La penna degli Altri 19/12/2014 08:59
Il Milan di Mexes, dall’armadietto alla «sua» Roma
GASPORT (M. PASOTTO) - Diciamo che con il cappottone rosso e la barba da Babbo Natale, mentre fa gli auguri in francese ai tifosi in tv da Milanello, risulta abbastanza improbabile. Il fatto è che fino a un mese e mezzo fa Philippe Mexes lo era evidentemente anche con i consueti abiti corti da lavoro: zero minuti, mille domande. Poi in difesa è calato una sorta di giudizio universale: fuori tutti, o quasi, fra squalifiche e infortuni, e così la salma è stata riesumata. Con grande successo. «Sono uscito dall’armadietto», ci ha riso su lui.

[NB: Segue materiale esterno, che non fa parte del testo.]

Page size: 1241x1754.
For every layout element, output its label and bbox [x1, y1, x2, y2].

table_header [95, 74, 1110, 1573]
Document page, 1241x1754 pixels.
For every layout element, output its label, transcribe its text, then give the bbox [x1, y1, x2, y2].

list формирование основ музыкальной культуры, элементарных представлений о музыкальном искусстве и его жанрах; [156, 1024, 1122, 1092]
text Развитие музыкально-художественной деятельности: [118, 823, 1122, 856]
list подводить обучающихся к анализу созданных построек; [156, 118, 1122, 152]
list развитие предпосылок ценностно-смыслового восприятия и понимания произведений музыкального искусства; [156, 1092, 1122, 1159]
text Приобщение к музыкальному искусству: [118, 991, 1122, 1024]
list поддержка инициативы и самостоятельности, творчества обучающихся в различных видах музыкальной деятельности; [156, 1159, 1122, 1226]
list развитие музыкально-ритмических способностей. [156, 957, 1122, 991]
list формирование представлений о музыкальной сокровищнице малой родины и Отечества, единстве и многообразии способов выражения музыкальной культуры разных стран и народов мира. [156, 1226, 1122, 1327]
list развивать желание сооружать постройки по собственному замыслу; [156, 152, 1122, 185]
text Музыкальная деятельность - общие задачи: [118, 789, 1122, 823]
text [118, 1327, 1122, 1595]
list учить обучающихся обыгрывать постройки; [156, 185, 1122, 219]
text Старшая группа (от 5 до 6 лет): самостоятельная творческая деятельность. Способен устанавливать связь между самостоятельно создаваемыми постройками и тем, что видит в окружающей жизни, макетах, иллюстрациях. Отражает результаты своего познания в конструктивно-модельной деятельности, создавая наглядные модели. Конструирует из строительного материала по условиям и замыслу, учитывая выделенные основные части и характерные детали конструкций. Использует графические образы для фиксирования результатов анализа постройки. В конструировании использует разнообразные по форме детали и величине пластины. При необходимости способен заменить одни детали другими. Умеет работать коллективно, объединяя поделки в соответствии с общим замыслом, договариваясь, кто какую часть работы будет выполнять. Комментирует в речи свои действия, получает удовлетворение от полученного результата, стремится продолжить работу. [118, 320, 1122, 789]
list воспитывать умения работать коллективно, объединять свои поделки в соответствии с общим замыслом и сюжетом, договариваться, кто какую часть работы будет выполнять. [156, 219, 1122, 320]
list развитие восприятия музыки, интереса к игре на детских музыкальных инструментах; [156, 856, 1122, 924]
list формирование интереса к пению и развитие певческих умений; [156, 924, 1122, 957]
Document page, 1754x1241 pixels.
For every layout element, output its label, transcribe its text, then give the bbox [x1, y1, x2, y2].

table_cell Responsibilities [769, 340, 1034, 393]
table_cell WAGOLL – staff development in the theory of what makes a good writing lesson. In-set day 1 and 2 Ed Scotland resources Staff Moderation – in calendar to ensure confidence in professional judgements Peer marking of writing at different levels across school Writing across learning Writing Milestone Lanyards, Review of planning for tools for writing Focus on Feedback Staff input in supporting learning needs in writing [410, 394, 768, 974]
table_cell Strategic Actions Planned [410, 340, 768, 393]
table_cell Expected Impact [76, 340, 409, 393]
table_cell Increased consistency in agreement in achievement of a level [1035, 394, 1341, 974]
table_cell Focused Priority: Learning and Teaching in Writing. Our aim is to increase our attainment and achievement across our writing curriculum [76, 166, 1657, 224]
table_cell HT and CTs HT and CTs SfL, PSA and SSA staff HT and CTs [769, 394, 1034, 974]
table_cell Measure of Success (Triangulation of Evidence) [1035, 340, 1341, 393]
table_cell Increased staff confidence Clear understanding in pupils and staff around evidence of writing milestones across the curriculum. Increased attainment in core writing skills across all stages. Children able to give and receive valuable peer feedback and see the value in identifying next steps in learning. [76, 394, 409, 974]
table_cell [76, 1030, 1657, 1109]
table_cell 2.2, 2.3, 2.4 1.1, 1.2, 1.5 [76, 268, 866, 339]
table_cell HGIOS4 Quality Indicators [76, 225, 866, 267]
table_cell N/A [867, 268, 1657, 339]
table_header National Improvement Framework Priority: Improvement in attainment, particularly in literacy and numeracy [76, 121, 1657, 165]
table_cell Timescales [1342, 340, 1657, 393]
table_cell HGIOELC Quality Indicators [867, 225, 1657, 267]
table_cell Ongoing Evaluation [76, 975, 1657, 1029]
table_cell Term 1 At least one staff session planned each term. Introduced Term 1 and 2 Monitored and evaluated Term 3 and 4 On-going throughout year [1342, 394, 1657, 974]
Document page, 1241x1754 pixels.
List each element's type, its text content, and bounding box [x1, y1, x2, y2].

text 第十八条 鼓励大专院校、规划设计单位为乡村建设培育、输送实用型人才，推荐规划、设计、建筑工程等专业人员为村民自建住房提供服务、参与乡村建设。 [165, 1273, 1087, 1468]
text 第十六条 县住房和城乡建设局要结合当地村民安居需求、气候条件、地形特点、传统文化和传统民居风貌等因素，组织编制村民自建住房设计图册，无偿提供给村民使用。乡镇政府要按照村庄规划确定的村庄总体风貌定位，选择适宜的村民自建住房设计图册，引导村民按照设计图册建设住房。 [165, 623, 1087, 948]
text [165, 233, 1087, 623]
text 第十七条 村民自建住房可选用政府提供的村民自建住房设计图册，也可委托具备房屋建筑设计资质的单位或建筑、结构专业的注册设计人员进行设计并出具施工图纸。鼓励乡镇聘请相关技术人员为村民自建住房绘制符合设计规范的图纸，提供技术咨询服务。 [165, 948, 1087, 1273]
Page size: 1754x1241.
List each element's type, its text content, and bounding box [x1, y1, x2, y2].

BASTA UN MINUTO A volte ritornano, e lo fanno bene. Se il campionato si concluderà con qualcosa di importante, a fine stagione Mexes rimarrà la storia più particolare e l’emblema migliore di quanto Galliani ha ripetuto anche domenica: «Il calcio è uno sport bellissimo perché può cambiare tutto in un minuto». Vero, ma succede nel bene come nel male: perché Philippe arrivava da un discreto retroterra di titolarità e questa estate negli Usa ci raccontava di sentirsi fra i primi undici. Invece è calato il buio. Una squalifica, cinque tribune e quattro panchine: questo è stato il Mexes delle prime dieci partite. Roba da far crollare un toro. Philippe invece è rimasto in piedi e ha continuato ad allenarsi con la testa giusta (senza mai lamentarsi: le sue ragioni le ha poi esposte – bruscamente – a fine novembre). Ecco perché quando Inzaghi è stato praticamente costretto a farlo giocare a Genova con la Samp, nonostante la lunghissima assenza dal campo è andato in scena un giocatore perfettamente a proprio agio. E così non è più uscito.
RIECCO LA CAPITALE Domani sarà la sesta di fila da titolare, e sarà speciale. Sia perché Philippe raggiunge le 250 presenze in A, sia perché tornare all’Olimpico e ritrovare la Roma ha sempre un sapore particolare. Il francese ha vissuto nella capitale sette stagioni, vincendo due Coppe Italia e una Supercoppa di Lega, e diventando un personaggio amato dalla piazza. Alti e bassi anche là, comunque, perché il suo dono migliore non è mai stato la continuità. Grande amico di De Rossi e buon amico anche di Totti (un giorno è Philippe a organizzare in ritiro una pizzata a casa del capitano, reduce da un intervento), era arrivato a Roma dall’Auxerre – voluto da Baldini – con un trasferimento ingarbugliato, che alla Roma era costato pure il blocco del mercato deciso dal Tas. In campo, comunque, Philippe se l’è cavata bene, soprattutto in coppia con Chivu. Fuori invece ha vissuto anche momenti drammatici, come quando gli hanno rubato l’auto con dentro la figlia di un anno: venti minuti dopo la vettura fu ritrovata, con la piccola Eva addormentata, che non si era accorta di nulla. Ha lasciato la capitale nel 2011 a parametro zero e al Milan, anche qui fra alti e bassi, ha messo insieme 66 presenze in tre campionati e mezzo. La prova del nove arriverà quando l’infermeria restituirà alla difesa tutti gli effettivi (domani Alex rifarà capolino in panchina). Ma a quel punto Philippe potrebbe già aver messo la freccia ed essersi piazzato definitivamente in corsia di sorpasso.